If `n_1, n_2, n_3 ,……., n_k` are such that, out of these k elements `k/2` elements are even and rest are odd numbers. Which is necessarily even?

To solve the problem, we need to analyze the given information about the numbers and determine which option is necessarily even. ### Step-by-Step Solution: 1. **Understanding the Problem:** We have `k` elements where `k/2` are even and `k/2` are odd.
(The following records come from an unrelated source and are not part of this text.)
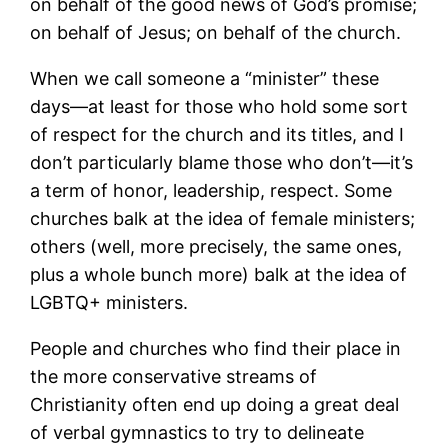
on behalf of the good news of God’s promise;
on behalf of Jesus; on behalf of the church.
When we call someone a “minister” these
days―at least for those who hold some sort
of respect for the church and its titles, and I
don’t particularly blame those who don’t―it’s
a term of honor, leadership, respect. Some
churches balk at the idea of female ministers;
others (well, more precisely, the same ones,
plus a whole bunch more) balk at the idea of
LGBTQ+ ministers.
People and churches who find their place in
the more conservative streams of
Christianity often end up doing a great deal
of verbal gymnastics to try to delineate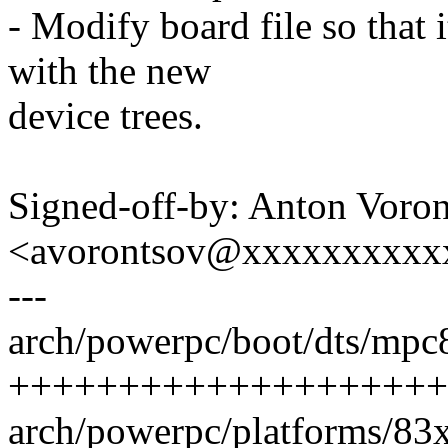
- Modify board file so that 
with the new
device trees.
Signed-off-by: Anton Voro
<avorontsov@xxxxxxxxxx
---
arch/powerpc/boot/dts/mpc8
++++++++++++++++++++
arch/powerpc/platforms/83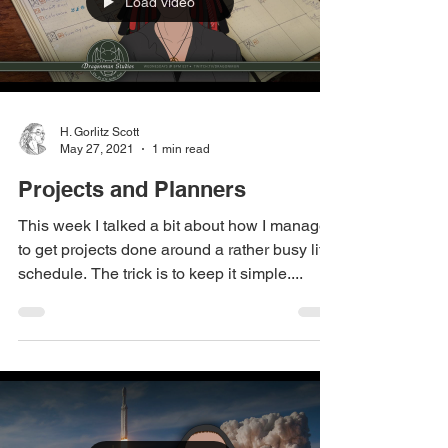
Load video
H. Gorlitz Scott
May 27, 2021
1 min read
Projects and Planners
This week I talked a bit about how I manage
to get projects done around a rather busy life
schedule. The trick is to keep it simple....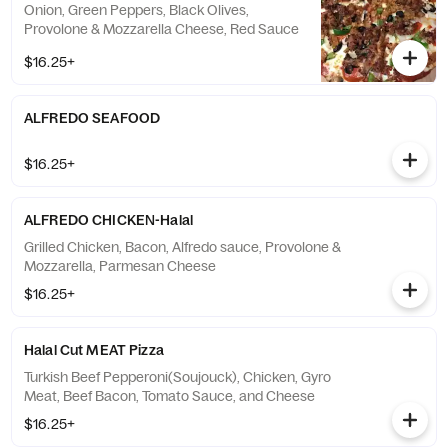
Onion, Green Peppers, Black Olives,
Provolone & Mozzarella Cheese, Red Sauce
$16.25+
ALFREDO SEAFOOD
$16.25+
ALFREDO CHICKEN-Halal
Grilled Chicken, Bacon, Alfredo sauce, Provolone &
Mozzarella, Parmesan Cheese
$16.25+
Halal Cut MEAT Pizza
Turkish Beef Pepperoni(Soujouck), Chicken, Gyro
Meat, Beef Bacon, Tomato Sauce, and Cheese
$16.25+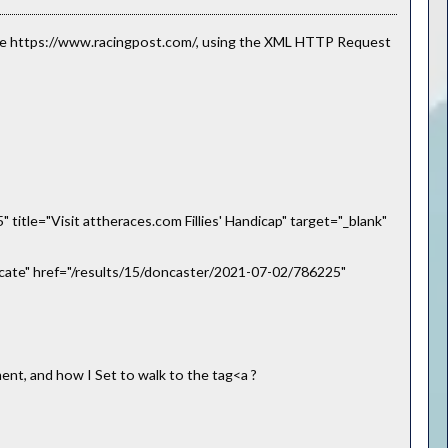
site https://www.racingpost.com/, using the XML HTTP Request
itle="Visit attheraces.com Fillies' Handicap" target="_blank"
ncate" href="/results/15/doncaster/2021-07-02/786225"
nt, and how I Set to walk to the tag<a ?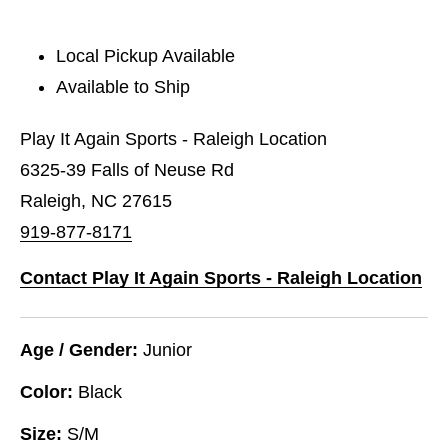
Local Pickup Available
Available to Ship
Play It Again Sports - Raleigh Location
6325-39 Falls of Neuse Rd
Raleigh, NC 27615
919-877-8171
Contact Play It Again Sports - Raleigh Location
Age / Gender:
Junior
Color:
Black
Size:
S/M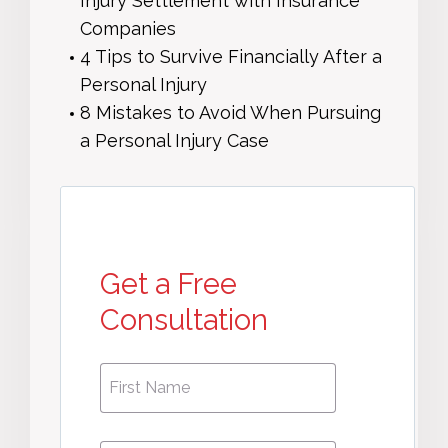
Injury Settlement with Insurance
Companies
4 Tips to Survive Financially After a
Personal Injury
8 Mistakes to Avoid When Pursuing
a Personal Injury Case
Get a Free
Consultation
First
First
Name
*
Name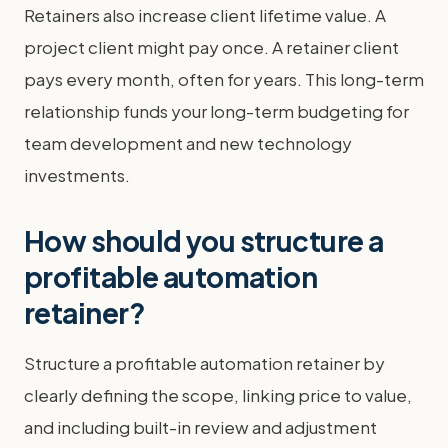
Retainers also increase client lifetime value. A
project client might pay once. A retainer client
pays every month, often for years. This long-term
relationship funds your long-term budgeting for
team development and new technology
investments.
How should you structure a
profitable automation
retainer?
Structure a profitable automation retainer by
clearly defining the scope, linking price to value,
and including built-in review and adjustment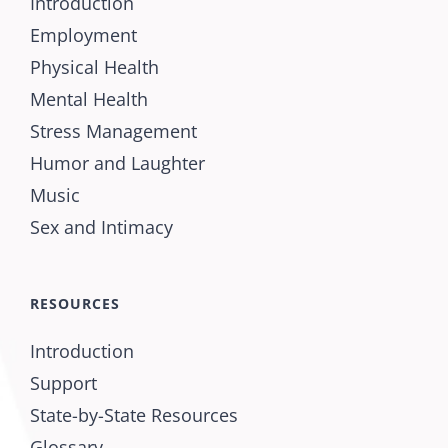
Introduction
Employment
Physical Health
Mental Health
Stress Management
Humor and Laughter
Music
Sex and Intimacy
RESOURCES
Introduction
Support
State-by-State Resources
Glossary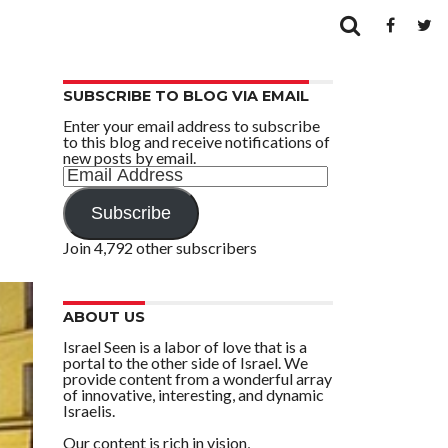
SUBSCRIBE TO BLOG VIA EMAIL
Enter your email address to subscribe
to this blog and receive notifications of
new posts by email.
Email
Address
Subscribe
Join 4,792 other subscribers
ABOUT US
Israel Seen is a labor of love that is a
portal to the other side of Israel. We
provide content from a wonderful array
of innovative, interesting, and dynamic
Israelis.
Our content is rich in vision,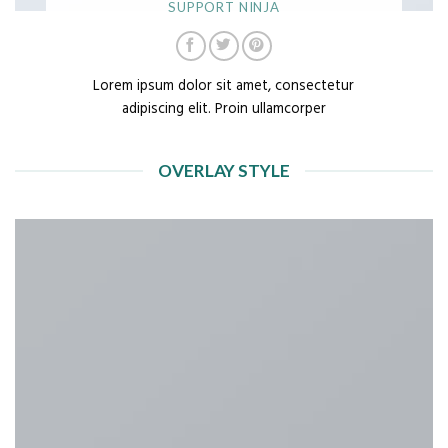
SUPPORT NINJA
Lorem ipsum dolor sit amet, consectetur
adipiscing elit. Proin ullamcorper
OVERLAY STYLE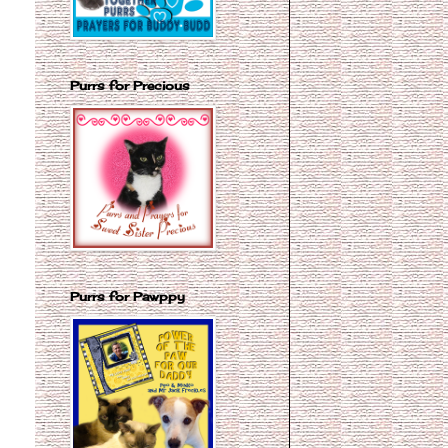
Purrs for Precious
Purrs for Pawppy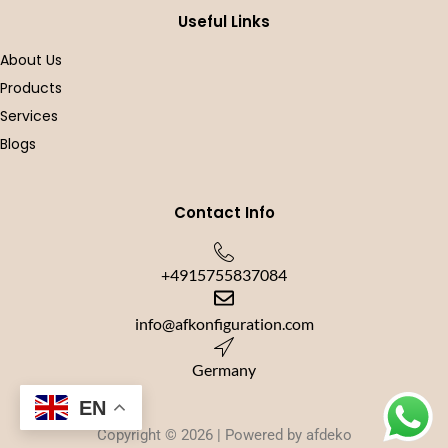
-
m
f
Useful Links
About Us
Products
Services
Blogs
Contact Info
+4915755837084
info@afkonfiguration.com
Germany
EN
Copyright © 2026 | Powered by afdeko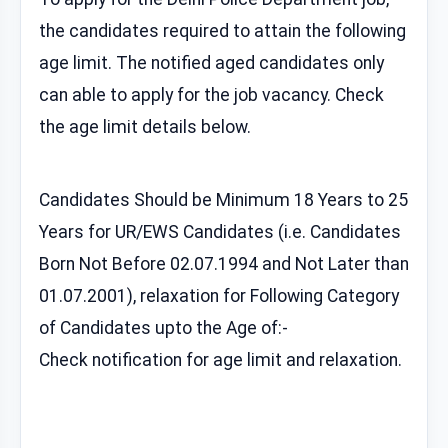
the candidates required to attain the following
age limit. The notified aged candidates only
can able to apply for the job vacancy. Check
the age limit details below.
Candidates Should be Minimum 18 Years to 25
Years for UR/EWS Candidates (i.e. Candidates
Born Not Before 02.07.1994 and Not Later than
01.07.2001), relaxation for Following Category
of Candidates upto the Age of:-
Check notification for age limit and relaxation.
We need to find which of the given options is necessarily even. 2. **Identifying the Elements:** Let's denote the elements as `n1, n2, n3, ..., nk`. Since half of them are even and half are odd, we can represent them as follows: - Even numbers: `e1, e2, ..., e(k/2)` - Odd numbers: `o1, o2, ..., o(k/2)` 3. **Analyzing the Options:** We need to evaluate each option to see if it results in an even number regardless of the specific values of `n1, n2, ..., nk`. 4. **Case Analysis:** - **Case 1:** Let's take an example where `k = 6`. So we have 3 even numbers and 3 odd numbers. - Example: `1, 2, 3, 4, 5, 6` (Odds: 1, 3, 5; Evens: 2, 4, 6) - **Case 2:** Another example with `k = 6` could be `2, 3, 4, 5, 6, 7` (Odds: 3, 5, 7; Evens: 2, 4, 6) 5. **Evaluating Each Option:** - For each option provided, we need to check if the result is even for both cases. 6. **Finding the Necessary Even Result:** - After evaluating the options, we find that one option consistently results in an even number regardless of the arrangement of odd and even numbers. 7. **Conclusion:** - The option that is necessarily even is the second option, as it produces an even result in both cases analyzed. ### Final Answer: The answer is **Option 2**.